Uncle Gareth had left his estate car near the train station in Slough, and by the time the train pulled in there, Dane was awake again, and Paige had got her second wind.
“Don’t forget that Grantie Etta wanted us to stop off at Rosebank on the way home.” Aunt Augusta reminded her husband as he slid behind the wheel.
“Bit late, isn’t it?” Mr. Marchand commented.
Uncle Gareth laughed. “Not for her. The old girl might be coming up for a hundred and five, but she’s still quite the night owl. Says she naps enough during the day to keep herself going.”
Sure enough, several lights were still on in the large medieval-era house when they got to the end of its long driveway and pulled up behind another car.
“Seems like we’re not her only visitors,” said Mr. Marchand.
Jack identified it as Uncle Edmond’s car. Uncle Edmond was not, however, the driver. Inside, his son and daughter-in-law were in the sitting room chatting with Grantie Etta.
“Hello, my dears,” said Grantie Etta. “Look who’s here.”
“Trevor. Maxine,” Mrs. Marchand beamed with delight as her cousin stood to greet her. “What brings you from your wild moors?”
“The city of York is hardly a moor,” Uncle Trevor responded reprovingly. Though he was not, technically, their uncle, the children addressed most of their adult relatives by courtesy titles.
“We’ll be back for Grantie’s birthday,” he went on. “Right now we’re just passing through. If you were wondering about the car, mine’s in the shop. Started making strange noises on the way down. We’ll be staying with Mum and Dad for two days, and then it’s off to Greenland.”
“Something to do with Max’s beloved Vikings?”
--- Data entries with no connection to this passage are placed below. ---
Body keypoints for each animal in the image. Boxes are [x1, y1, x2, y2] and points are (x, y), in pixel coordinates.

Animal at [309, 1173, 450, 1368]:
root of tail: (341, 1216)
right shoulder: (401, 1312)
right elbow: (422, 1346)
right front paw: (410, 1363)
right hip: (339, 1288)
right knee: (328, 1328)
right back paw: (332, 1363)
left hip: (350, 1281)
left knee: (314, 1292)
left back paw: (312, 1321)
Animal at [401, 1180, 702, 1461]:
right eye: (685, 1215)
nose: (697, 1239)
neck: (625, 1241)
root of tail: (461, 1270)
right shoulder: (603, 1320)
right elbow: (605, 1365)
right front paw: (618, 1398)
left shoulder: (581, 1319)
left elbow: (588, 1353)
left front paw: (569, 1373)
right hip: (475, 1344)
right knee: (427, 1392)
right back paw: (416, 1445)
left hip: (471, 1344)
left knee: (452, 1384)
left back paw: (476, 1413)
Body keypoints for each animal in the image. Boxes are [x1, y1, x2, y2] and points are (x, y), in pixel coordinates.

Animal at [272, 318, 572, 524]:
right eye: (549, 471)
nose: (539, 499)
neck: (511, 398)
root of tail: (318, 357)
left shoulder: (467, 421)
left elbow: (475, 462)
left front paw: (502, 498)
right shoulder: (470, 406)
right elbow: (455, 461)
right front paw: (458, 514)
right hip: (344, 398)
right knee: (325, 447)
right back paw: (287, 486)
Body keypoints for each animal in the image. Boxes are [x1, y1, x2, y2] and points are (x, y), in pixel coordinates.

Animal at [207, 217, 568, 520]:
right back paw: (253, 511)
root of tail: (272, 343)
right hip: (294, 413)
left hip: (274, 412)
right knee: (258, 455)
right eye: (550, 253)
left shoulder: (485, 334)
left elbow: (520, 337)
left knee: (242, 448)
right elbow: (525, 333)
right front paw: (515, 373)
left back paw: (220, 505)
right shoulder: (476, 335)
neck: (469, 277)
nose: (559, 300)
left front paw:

“Yes. A friend of hers has turned up something interesting. Tomorrow we might go to Bristol to see a friend of mine. He’s also turned up something interesting, albeit far removed from Vikings. He heard about Alan’s documentary on those medieval letters and thinks he might have something in his archives pertaining to them. He rang my mobile while we we
re here having tea with Grantie. You, of course, don’t have one, and since she didn’t know Alan’s number, we had to wait ’til you got here to ask if he and Gareth would like to go and take a look. Would you, Alan? Or have you already ‘wrapped everything up’, as you film people say?”
“I can always add to what I’ve got if it seems warranted. Trouble is, we promised the kids we’d do some more sightseeing in London tomorrow.”
“Can’t Gus and Tania handle that?”
“I’m afraid not,” Mrs. Marchand replied. “We have appointments with some rare books dealers in Oxford.”
“Oh. Well, if it were anywhere else, I’d suggest you take them with you, but we can’t have you exposing impressionable young minds to that sort of place.” Uncle Trevor glanced at Uncle Gareth to see if he would rise to this bait. Like all the Hollingsworths before him, Uncle Trevor had gone to Cambridge University. Uncle Gareth was an Oxford man.
Amiable by nature, Uncle Gareth made no reply.
Jack, however, did.
“My Daddy went to Oxford,” he said hotly, “and I shall be going there too. It’s the best university in the world.”
“Really?” Uncle Trevor feigned astonishment. “I could name several instances in which it doesn’t hold a candle to Cambridge.”
“But you’re not going to,” said his wife.
“Unless you feel sufficiently threatened that you have to argue with a little child,” murmured Uncle Gareth.
Mr. Marchand threw his hands up impatiently. “Enough with the Oxford-Cambridge thing. Let’s get back to this guy who might be able to provide me with additional footage. You’ve obviously only got tomorrow to meet with him, Trev, so how about it, kids? Can you wait a day?”
The boys both nodded.
Paige wasn’t as quick to agree. “I guess so.” She sighed. “It’ll cost you, though.”
“How much?”
“Five pounds extra spending money—each.”
“Deal.”
Mrs. Marchand shook her head. “You really shouldn’t negotiate with her, Alan.”
“Why not? The kid’s a born entrepreneur. She’ll eventually amass a fortune and be able to keep us in our old age.”